No, the Honorable Madras High Court in Perfect Assayers (P.) Ltd. v. State Tax Officer (ST) (W.P. No.12083 of 2024 dated 03.06.2024] allowed the writ petition and set aside the Order-in-Original when reply filed by the taxpayer in response to the discrepancies raised in returns has not been taken into consideration. The Honorable Madras High Court noted that the Operative part of the impugned order is bereft of any proper reasoning as the explanation provided in relation to discrepancies as per the SCN by way of reply filed has not been taken into consideration and has not discussed properly the explanation and recorded the reason for rejecting the petitioner’s explanation in the impugned order. The Honorable Court held that the impugned order is set aside and the matter is remanded back for reconsideration.
Author’s Comments
There is an urgent need to understand that the linear comparison of two different data sets is meaningless in GST. Yes, it may raise suspicion but no adverse inference can be made regarding non-payment, short-payment, or evasion of taxes.

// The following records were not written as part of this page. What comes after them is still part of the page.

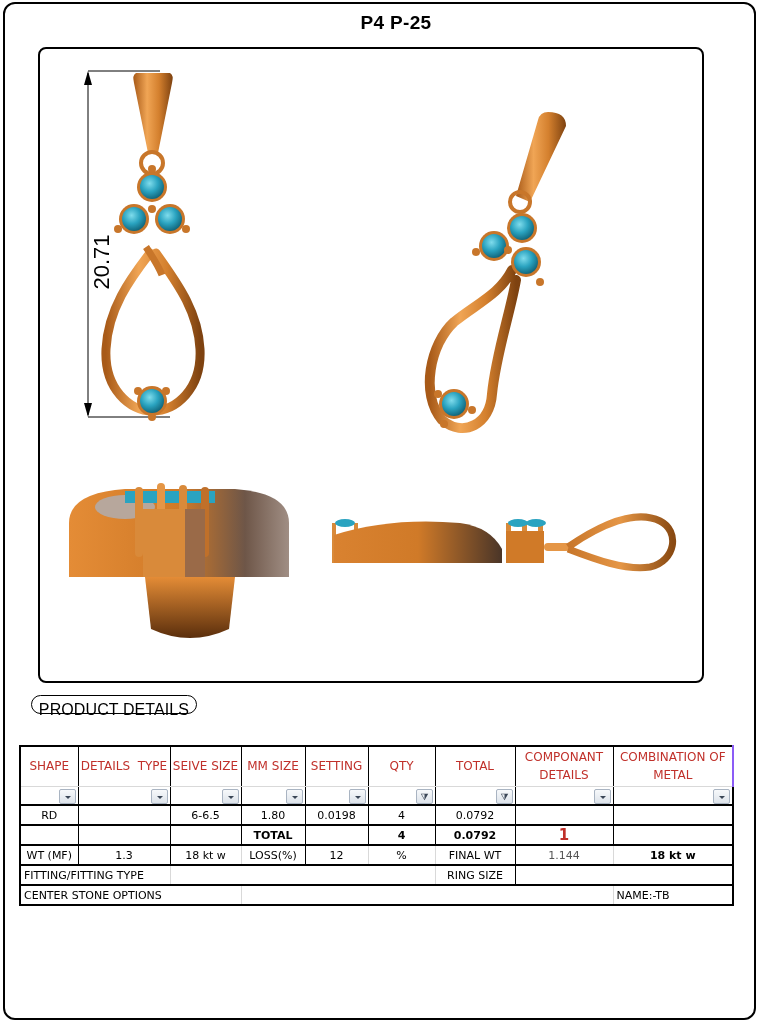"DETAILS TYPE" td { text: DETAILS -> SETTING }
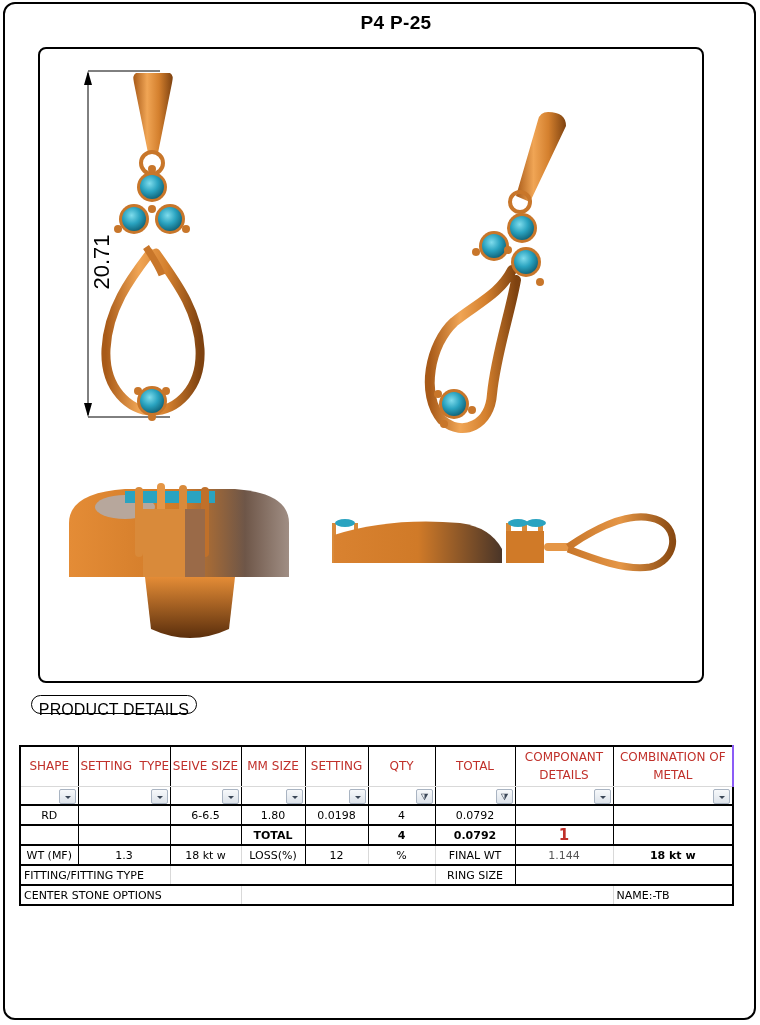"RD" tr { html: <tr> <td>RD</td> <td></td> <td>6-6.5</td> <td>1.80</td> <td>0.0198</td> <td>4</td> <td>0.0792</td> <td></td> <td></td> </tr> -> none }
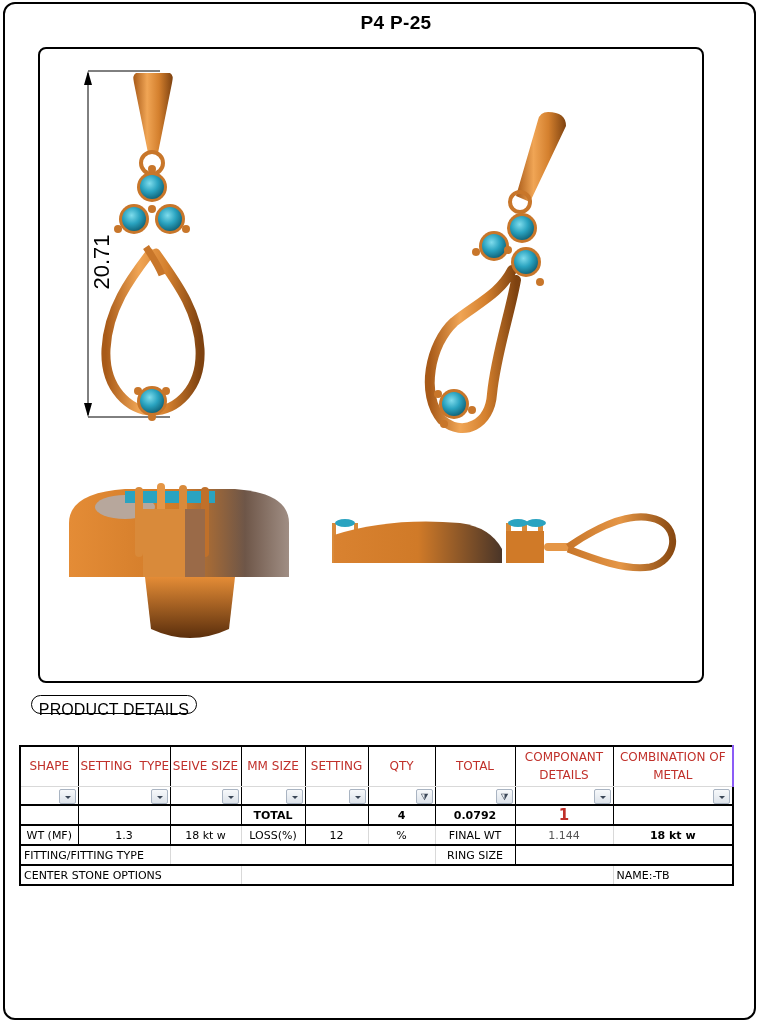"FITTING/FITTING TYPE" td.bl { text: FITTING/FITTING TYPE -> FINDING/FITTING STONE }
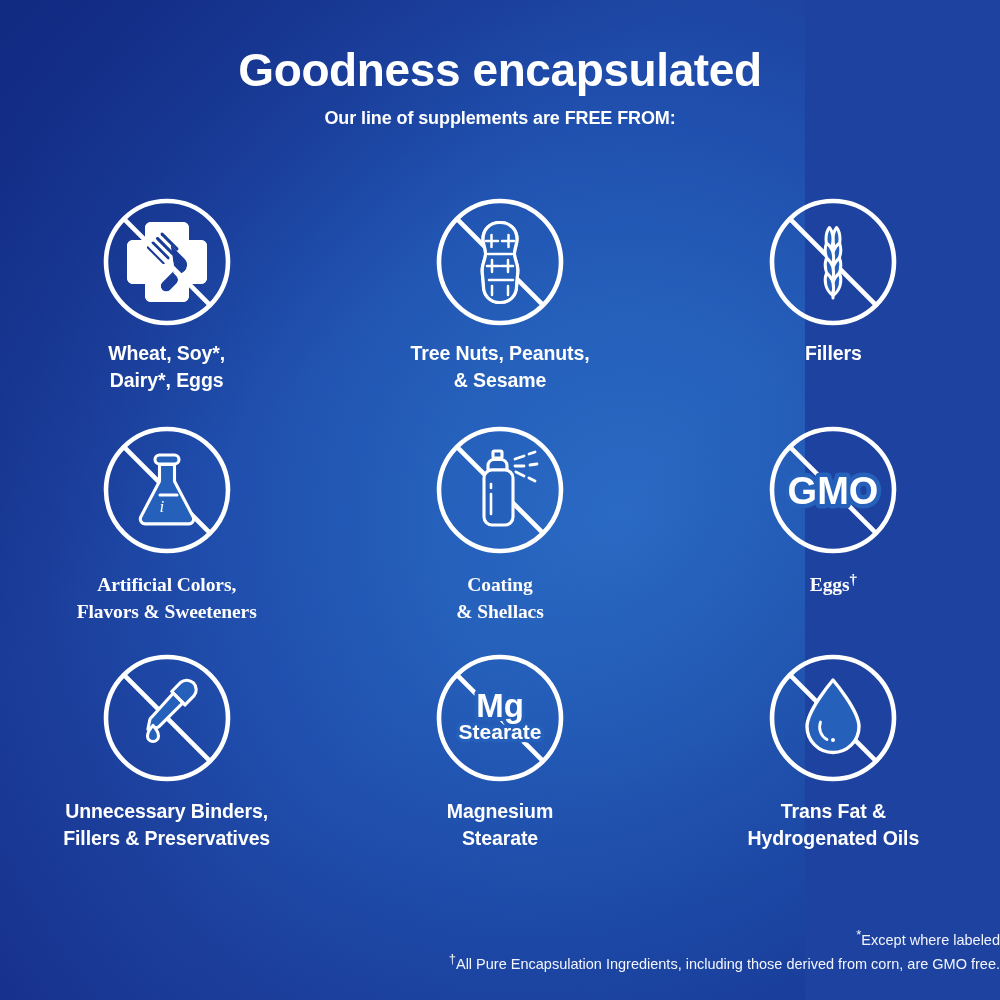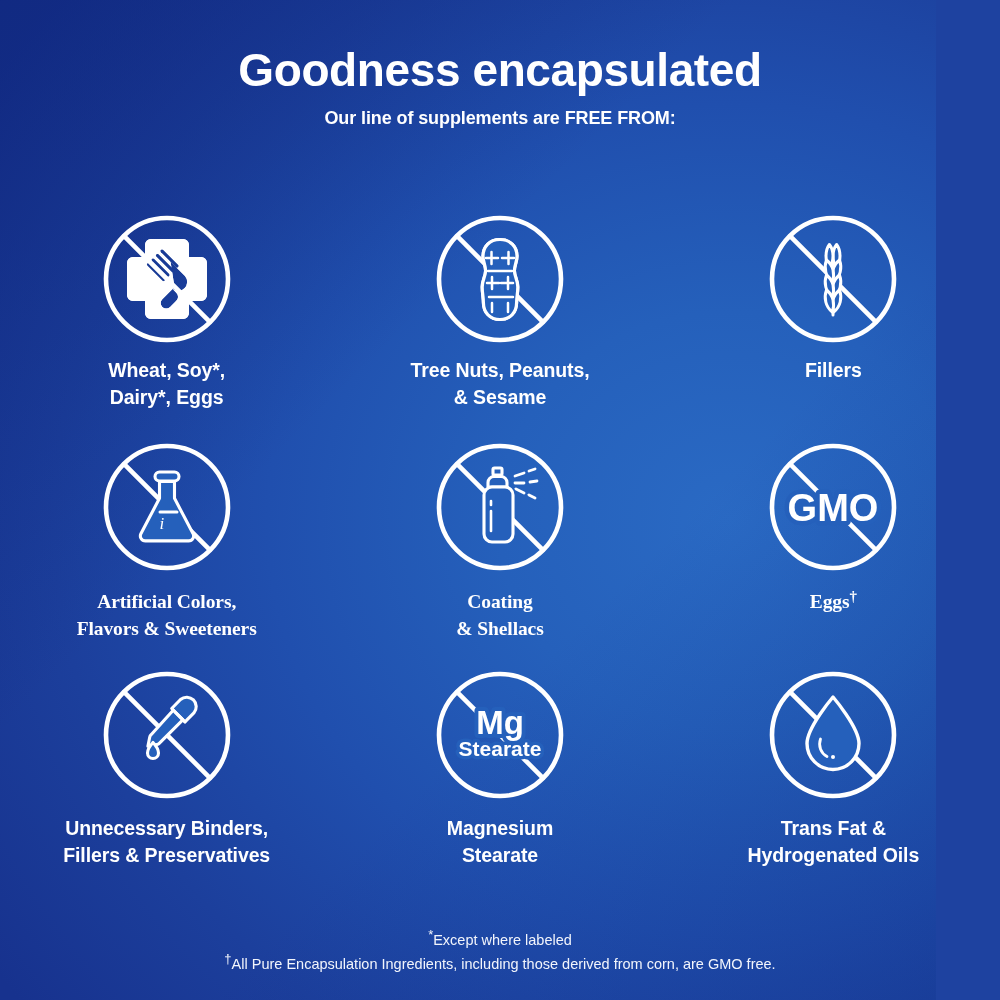"Goodness encapsulated" #page { width: 936px -> 805px }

In this particular case, output tax (GSTR-1 not matching GSTR-3) is demand citing data differences without stating (i) the nature of supply (ii) the taxability of the same (iii) the HSN code (iv) the time of supply, and (v) the place of supply. Without these taxing ingredients, any demand for output tax is arbitrary and illegal.
This principle has been laid by the Honorable Apex Court in the case of Govind Saran Ganga Saran v. CST * Ors. AIR 1985 SC 1041, where it was held that four ingredients are required to be present in any proceedings to demand tax.